Isaacs Entscheidung hierzubleiben brauchte gar nicht so viel Analyse. Sein
Gefühl für falsch und richtig war viel schärfer ausgeprägt als ihres. Oder das
von anderen Menschen, die sie kannte. Er war dageblieben, weil er es für falsch
hielt, ihren Vater ganz allein zu lassen, und es hatte fünf Jahre gebraucht,
ihn davon abzubringen. Ja, fünf Jahre – wenn man das so sagte, klang es gar
nicht lange. Aber Jahre wurden abgelebt inTagen und in Stunden, und
zuweilen waren selbst ein paar Minuten Henry-Zeit schon zum Verzweifeln,
jedenfalls für Isaac. Lee selbst hatte sehr wenig Schuldgefühle wegen ihres
Weggehens empfunden, erst muss man sich selber retten, dann die Welt. Und Isaac
war damals fünfzehn. Aber wenn man leben will, und nicht begraben unter
Schuldgefühlen … Bitte, dachte sie. Ist das so schwer, ein Gleichgewicht?
    Sie musste Simon anrufen. Natürlich wieder mal kein Handyempfang.
Also heute Abend von zu Hause, und ihn bitten, sie zurückzurufen, sonst
beschwerte sich ihr Vater, wegen Ferngespräch. Allmählich wurde es ihr
langweilig – sie stöberte in Henrys Wagen rum und stellte fest, dass es dort
keine Bücher, keinerlei Lesestoff gab, das war vielleicht normal, nur sie hatte
anscheinend immer Bücher oder Zeitschriften unter dem Sitz, es hatte seine
Vorteile, das Auto nicht zu ordentlich zu halten.
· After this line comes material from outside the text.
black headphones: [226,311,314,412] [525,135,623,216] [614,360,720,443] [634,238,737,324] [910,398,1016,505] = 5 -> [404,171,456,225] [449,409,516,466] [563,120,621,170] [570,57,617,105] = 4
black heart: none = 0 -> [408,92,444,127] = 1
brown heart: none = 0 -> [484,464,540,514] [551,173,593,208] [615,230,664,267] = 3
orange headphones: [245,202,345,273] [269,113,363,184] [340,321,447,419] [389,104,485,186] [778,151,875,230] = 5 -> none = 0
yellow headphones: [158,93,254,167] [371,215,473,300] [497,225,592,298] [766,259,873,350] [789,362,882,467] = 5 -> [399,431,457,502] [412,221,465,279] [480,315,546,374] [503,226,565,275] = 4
Da sie keinesfalls zurück ins
Krankenhaus wollte, um Us Weekly dort zu lesen, saß sie da und hörte Pittsburgh
NPR im Radio, dann war sie übermütig und stellte alle Stationstasten
drauf ein; ihr Vater hatte einen Quatschsender dringehabt. Und aus irgendeinem
Grund fand sie das überaus befriedigend.